Some situations under which you should update statistics:

  1. If there is significant change in the key values in the index
  2. If a large amount of data in an indexed column has been added, changed, or removed (that is, if the distribution of key values has changed), or the table has been truncated using the TRUNCATE TABLE statement and then repopulated
  3. Database is upgraded from a previous version

83. What are the different ways of moving data/databases between servers and databases in SQL Server?

There are lots of options available, you have to choose your option depending upon your requirements. Some of the options you have are: BACKUP/RESTORE, dettaching and attaching databases, replication, DTS, BCP, logshipping, INSERT…SELECT, SELECT…INTO, creating INSERT scripts to generate data.

84. Explain different types of BACKUPs available in SQL Server? Given a particular scenario, how would you go about choosing a backup plan?

Types of backups you can create in SQL Server 7.0+ are Full database backup, differential database backup, transaction log backup, file group backup. Check out the BACKUP and RESTORE commands in SQL Server books online. Be prepared to write the commands in your interview. Books online also has information on detailed backup/restore architecture and when one should go for a particular kind of backup.

85.What is database replication? What are the different types of replication you can set up in SQL Server?

Replication is the process of copying/moving data between databases on the same or different servers. SQL Server supports the following types of replication scenarios:

  • Snapshot replication
  • Transactional replication (with immediate updating subscribers, with queued updating subscribers)
  • Merge replication

86. How to determine the service pack currently installed on SQL Server?
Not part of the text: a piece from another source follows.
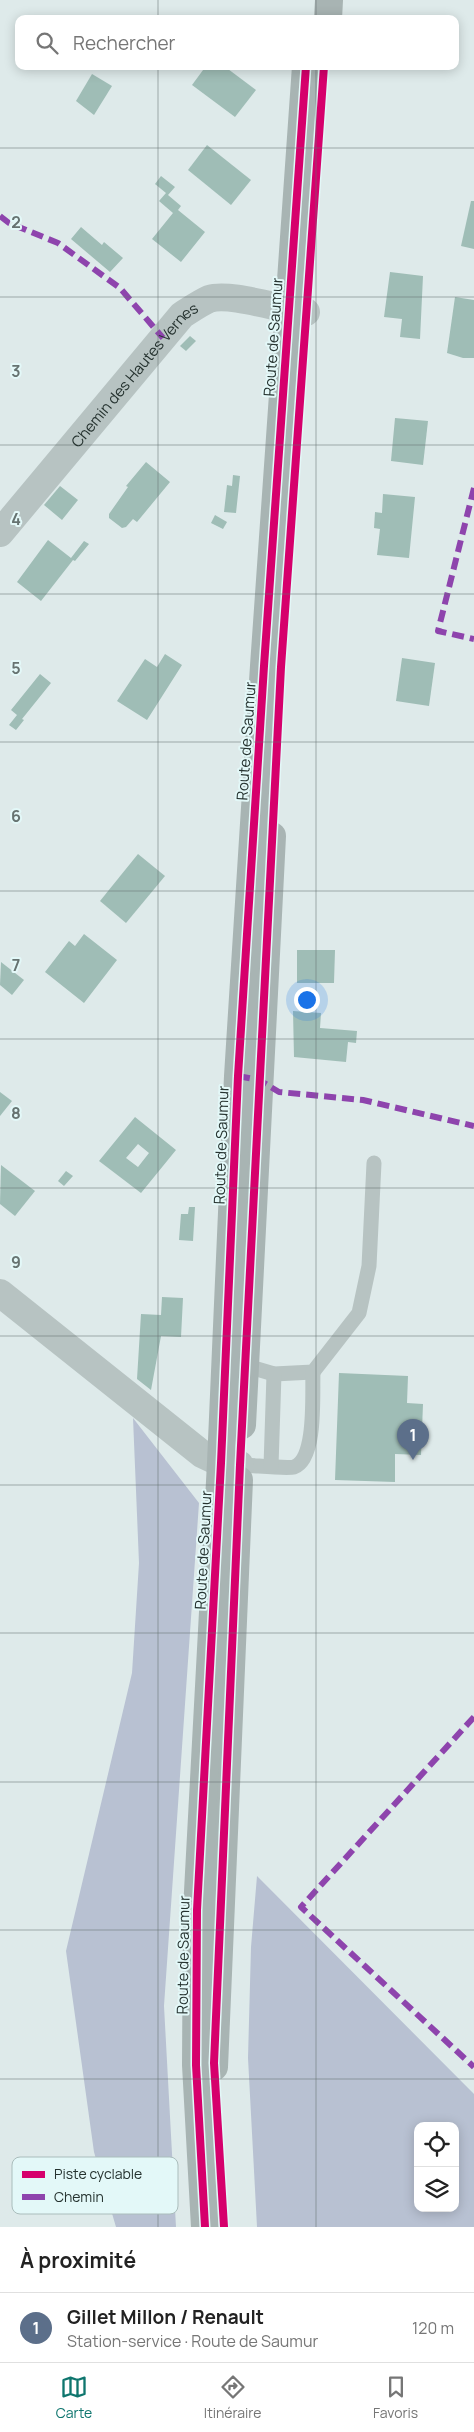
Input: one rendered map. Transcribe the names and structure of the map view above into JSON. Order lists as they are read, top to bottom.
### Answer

The global variable @@Version stores the build number of the sqlservr.exe, which is used to determine the service pack installed. To know more about this process visit

87.What are cursors? Explain different types of cursors. What are the disadvantages of cursors? How can you avoid cursors?

Cursors allow row-by-row processing of the result sets.

Types of cursors: Static, Dynamic, Forward-only, Keyset-driven. See books online for more information.

Disadvantages of cursors: Each time you fetch a row from the cursor, it results in a network roundtrip, where as a normal SELECT query makes only one rowundtrip, however large the resultset is. Cursors are also costly because they require more resources and temporary storage (results in more IO operations). Furthere, there are restrictions on the
SELECT statements that can be used with some types of cursors.

Most of the times, set based operations can be used instead of cursors. Here is an example: If you have to give a flat hike to your employees using the following criteria:

Salary between 30000 and 40000 — 5000 hike
Salary between 40000 and 55000 — 7000 hike
Salary between 55000 and 65000 — 9000 hike

In this situation many developers tend to use a cursor, determine each employee’s salary and update his salary according to the above formula. But the same can be achieved by multiple update statements or can be combined in a single UPDATE statement as shown below:

UPDATE tbl_emp SET salary =
CASE WHEN salary BETWEEN 30000 AND 40000 THEN salary + 5000
WHEN salary BETWEEN 40000 AND 55000 THEN salary + 7000
WHEN salary BETWEEN 55000 AND 65000 THEN salary + 10000
END

Another situation in which developers tend to use cursors: You need to call a stored procedure when a column in a particular row meets certain condition. You don’t have to use cursors for this. This can be achieved using WHILE loop, as long as there is a unique key to identify each row.

88. Write down the general syntax for a SELECT statements covering all the options

Here’s the basic syntax: (Also checkout SELECT in books online for advanced syntax).

SELECT select_list
[INTO new_table_]
FROM table_source
[WHERE search_condition]
[GROUP BY group_by_expression]
[HAVING search_condition]
[ORDER BY order_expression [ASC | DESC] ]

89. What is a join and explain different types of joins

Joins are used in queries to explain how different tables are related. Joins also let you select data from a table depending upon data from another table. Types of joins: INNER JOINs, OUTER JOINs, CROSS JOINs,OUTER JOINs are further classified as LEFT OUTER JOINS, RIGHT OUTER JOINS and FULL OUTER JOINS.